I have discretionary ligature glyphs for A_T, T_T, T_L, and L_E. Right now I can type out the word RATTLE, and the A_T and L_E ligatures both work fine (as in the screenshot).
But I would actually like to “prioritize” the T_T ligature, meaning that the glyphs would be R, A, T_T, and L_E.
I 'm not exactly sure how prioritize the T_T, or what I documentation I should be looking for, or even if I’m thinking about this the right way. I’m comfortable writing Python, so if that’s the way to do this, just let me know. Any help would be great!
I have a similar issue but with liga.
I have the ligatures “greater_hyphen” and “hyphen_hyphen_hyphen,” and I want to prioritize “hyphen_hyphen_hyphen” over “greater_hyphen.”

Task details — Could you write out the whole ligature post, word for word? The data after this point is separate from the ligature post.

Records provided —
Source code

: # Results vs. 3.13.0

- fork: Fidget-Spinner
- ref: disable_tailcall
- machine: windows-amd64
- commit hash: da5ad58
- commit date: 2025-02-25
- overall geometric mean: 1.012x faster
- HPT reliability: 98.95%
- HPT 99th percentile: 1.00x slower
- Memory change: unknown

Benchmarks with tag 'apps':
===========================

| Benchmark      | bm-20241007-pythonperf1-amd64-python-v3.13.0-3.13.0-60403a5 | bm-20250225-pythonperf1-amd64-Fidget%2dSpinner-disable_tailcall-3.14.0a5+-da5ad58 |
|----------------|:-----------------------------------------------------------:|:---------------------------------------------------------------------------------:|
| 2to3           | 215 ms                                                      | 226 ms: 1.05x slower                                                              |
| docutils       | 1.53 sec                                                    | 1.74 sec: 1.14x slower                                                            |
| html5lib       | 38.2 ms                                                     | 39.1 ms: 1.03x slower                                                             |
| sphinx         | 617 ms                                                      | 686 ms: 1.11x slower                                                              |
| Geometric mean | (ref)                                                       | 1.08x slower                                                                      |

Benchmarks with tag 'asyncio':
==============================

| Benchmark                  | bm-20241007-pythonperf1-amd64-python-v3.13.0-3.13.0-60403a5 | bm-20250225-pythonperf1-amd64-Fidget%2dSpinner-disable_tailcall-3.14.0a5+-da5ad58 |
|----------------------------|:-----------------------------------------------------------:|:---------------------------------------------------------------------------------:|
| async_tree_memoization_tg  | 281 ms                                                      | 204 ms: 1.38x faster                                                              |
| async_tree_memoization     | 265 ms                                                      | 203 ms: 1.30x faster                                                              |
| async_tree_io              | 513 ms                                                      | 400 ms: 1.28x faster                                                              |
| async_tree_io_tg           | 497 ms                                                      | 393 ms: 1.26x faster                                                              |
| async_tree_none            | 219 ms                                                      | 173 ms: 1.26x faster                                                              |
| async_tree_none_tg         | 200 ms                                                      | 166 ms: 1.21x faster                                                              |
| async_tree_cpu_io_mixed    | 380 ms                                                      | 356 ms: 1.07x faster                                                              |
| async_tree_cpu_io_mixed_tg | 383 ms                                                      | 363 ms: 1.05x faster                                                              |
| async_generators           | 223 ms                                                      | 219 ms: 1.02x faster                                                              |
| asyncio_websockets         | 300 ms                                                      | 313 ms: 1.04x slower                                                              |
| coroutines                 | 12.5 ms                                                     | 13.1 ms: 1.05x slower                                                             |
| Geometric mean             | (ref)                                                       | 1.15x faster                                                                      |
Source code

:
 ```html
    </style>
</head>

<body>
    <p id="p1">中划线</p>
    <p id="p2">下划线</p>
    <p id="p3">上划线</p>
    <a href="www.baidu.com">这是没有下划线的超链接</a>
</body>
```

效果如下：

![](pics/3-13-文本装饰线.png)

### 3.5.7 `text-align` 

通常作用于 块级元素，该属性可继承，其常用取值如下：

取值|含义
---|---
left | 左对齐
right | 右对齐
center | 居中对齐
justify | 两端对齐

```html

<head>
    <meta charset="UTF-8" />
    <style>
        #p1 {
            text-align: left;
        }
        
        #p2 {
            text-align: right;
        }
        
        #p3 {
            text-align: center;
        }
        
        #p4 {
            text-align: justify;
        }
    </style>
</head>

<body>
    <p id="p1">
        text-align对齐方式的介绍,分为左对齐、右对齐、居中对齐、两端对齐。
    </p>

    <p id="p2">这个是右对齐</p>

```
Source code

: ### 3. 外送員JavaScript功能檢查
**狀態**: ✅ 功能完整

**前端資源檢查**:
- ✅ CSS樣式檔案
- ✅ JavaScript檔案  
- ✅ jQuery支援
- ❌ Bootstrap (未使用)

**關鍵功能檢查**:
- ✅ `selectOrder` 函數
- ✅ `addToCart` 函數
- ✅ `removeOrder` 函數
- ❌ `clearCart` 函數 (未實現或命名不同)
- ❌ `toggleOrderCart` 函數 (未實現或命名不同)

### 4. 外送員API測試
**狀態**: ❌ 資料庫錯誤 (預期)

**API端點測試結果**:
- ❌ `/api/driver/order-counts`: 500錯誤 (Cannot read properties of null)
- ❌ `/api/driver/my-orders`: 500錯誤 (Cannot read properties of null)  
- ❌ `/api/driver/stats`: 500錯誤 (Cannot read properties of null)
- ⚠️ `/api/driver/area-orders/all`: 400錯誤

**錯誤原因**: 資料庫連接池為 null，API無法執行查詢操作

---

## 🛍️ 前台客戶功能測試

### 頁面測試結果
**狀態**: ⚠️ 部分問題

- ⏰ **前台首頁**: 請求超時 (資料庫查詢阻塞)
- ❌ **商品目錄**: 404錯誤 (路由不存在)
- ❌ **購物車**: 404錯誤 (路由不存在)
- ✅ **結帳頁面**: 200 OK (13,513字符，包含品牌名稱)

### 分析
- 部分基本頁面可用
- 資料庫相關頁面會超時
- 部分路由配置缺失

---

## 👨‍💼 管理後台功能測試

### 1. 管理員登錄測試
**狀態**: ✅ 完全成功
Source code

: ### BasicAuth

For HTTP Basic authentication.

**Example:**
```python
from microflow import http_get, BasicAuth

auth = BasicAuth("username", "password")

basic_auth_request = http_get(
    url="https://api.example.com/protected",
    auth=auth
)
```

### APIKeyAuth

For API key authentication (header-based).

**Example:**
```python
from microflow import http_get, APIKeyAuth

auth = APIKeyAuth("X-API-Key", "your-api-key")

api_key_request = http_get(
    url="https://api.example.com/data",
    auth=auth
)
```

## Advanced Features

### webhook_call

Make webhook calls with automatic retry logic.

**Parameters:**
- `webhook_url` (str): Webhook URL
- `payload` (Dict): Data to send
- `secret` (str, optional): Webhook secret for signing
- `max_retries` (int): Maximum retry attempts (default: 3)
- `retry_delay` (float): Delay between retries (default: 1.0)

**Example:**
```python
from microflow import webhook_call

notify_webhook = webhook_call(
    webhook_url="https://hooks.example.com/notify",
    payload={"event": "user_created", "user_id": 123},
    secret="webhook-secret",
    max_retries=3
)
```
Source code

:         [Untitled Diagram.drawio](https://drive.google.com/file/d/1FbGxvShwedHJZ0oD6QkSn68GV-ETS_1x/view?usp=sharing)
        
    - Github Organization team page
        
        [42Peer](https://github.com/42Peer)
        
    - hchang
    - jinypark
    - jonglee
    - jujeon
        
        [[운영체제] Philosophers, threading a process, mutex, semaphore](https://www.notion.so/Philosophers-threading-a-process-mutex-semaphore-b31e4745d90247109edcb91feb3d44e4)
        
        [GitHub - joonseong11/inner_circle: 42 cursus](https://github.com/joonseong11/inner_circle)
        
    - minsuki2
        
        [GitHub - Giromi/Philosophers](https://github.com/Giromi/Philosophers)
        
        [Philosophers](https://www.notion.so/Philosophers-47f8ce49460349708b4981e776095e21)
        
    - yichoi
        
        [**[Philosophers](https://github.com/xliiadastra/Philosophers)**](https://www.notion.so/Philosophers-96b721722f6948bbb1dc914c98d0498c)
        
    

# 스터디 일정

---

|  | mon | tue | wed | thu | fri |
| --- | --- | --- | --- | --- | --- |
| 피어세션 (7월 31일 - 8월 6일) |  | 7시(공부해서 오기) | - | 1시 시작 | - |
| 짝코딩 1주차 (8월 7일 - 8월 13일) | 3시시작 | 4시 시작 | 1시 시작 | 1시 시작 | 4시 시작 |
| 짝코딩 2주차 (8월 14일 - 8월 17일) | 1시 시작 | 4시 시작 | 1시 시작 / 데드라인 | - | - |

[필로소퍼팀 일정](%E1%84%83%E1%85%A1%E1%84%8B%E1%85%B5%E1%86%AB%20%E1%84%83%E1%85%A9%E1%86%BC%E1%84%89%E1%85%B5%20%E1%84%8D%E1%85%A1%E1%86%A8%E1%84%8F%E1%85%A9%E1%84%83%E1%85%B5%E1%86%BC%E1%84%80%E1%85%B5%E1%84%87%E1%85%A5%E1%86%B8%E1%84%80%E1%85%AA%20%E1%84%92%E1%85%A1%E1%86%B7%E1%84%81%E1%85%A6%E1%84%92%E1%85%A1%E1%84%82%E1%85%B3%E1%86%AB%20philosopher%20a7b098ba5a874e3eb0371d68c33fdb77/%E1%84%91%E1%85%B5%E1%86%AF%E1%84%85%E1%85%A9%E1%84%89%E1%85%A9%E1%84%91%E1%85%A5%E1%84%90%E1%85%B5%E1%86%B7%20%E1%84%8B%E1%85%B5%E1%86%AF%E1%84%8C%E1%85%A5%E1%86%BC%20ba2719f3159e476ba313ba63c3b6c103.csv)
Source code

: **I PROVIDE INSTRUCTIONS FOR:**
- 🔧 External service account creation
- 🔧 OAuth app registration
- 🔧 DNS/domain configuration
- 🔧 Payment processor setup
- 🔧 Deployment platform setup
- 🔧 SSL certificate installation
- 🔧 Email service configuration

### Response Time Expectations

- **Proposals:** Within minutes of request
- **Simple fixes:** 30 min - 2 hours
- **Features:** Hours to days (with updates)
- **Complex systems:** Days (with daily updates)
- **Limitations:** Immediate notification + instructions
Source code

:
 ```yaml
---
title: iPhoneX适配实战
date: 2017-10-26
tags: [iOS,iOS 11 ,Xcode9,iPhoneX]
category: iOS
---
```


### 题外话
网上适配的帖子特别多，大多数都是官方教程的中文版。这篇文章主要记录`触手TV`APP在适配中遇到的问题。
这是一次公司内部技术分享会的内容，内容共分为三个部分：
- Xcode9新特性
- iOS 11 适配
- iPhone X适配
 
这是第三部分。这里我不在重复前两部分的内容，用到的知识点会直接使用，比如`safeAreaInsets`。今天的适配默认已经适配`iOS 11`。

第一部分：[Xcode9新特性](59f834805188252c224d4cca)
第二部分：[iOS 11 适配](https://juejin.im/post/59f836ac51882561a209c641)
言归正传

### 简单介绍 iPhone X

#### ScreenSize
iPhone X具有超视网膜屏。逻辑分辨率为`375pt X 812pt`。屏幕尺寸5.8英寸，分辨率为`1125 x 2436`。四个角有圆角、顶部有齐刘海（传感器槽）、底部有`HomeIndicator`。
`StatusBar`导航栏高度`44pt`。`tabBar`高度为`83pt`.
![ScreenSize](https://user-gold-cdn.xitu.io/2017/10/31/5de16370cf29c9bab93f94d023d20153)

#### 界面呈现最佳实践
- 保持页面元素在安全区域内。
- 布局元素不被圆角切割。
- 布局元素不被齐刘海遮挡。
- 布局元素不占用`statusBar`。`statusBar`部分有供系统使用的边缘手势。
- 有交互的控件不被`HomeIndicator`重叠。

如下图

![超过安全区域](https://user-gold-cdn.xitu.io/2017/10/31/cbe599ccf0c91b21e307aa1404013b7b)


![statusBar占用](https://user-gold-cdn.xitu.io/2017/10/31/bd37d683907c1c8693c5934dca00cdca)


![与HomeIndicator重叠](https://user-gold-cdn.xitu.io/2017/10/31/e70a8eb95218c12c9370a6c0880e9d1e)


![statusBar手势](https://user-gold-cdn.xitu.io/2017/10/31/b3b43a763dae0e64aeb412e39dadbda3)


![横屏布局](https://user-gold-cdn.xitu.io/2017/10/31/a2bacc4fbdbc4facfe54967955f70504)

Exercise answer —
I have discretionary ligature glyphs for A_T, T_T, T_L, and L_E. Right now I can type out the word RATTLE, and the A_T and L_E ligatures both work fine (as in the screenshot).
But I would actually like to “prioritize” the T_T ligature, meaning that the glyphs would be R, A, T_T, and L_E.
I 'm not exactly sure how prioritize the T_T, or what I documentation I should be looking for, or even if I’m thinking about this the right way. I’m comfortable writing Python, so if that’s the way to do this, just let me know. Any help would be great!
I have a similar issue but with liga.
I have the ligatures “greater_hyphen” and “hyphen_hyphen_hyphen,” and I want to prioritize “hyphen_hyphen_hyphen” over “greater_hyphen.”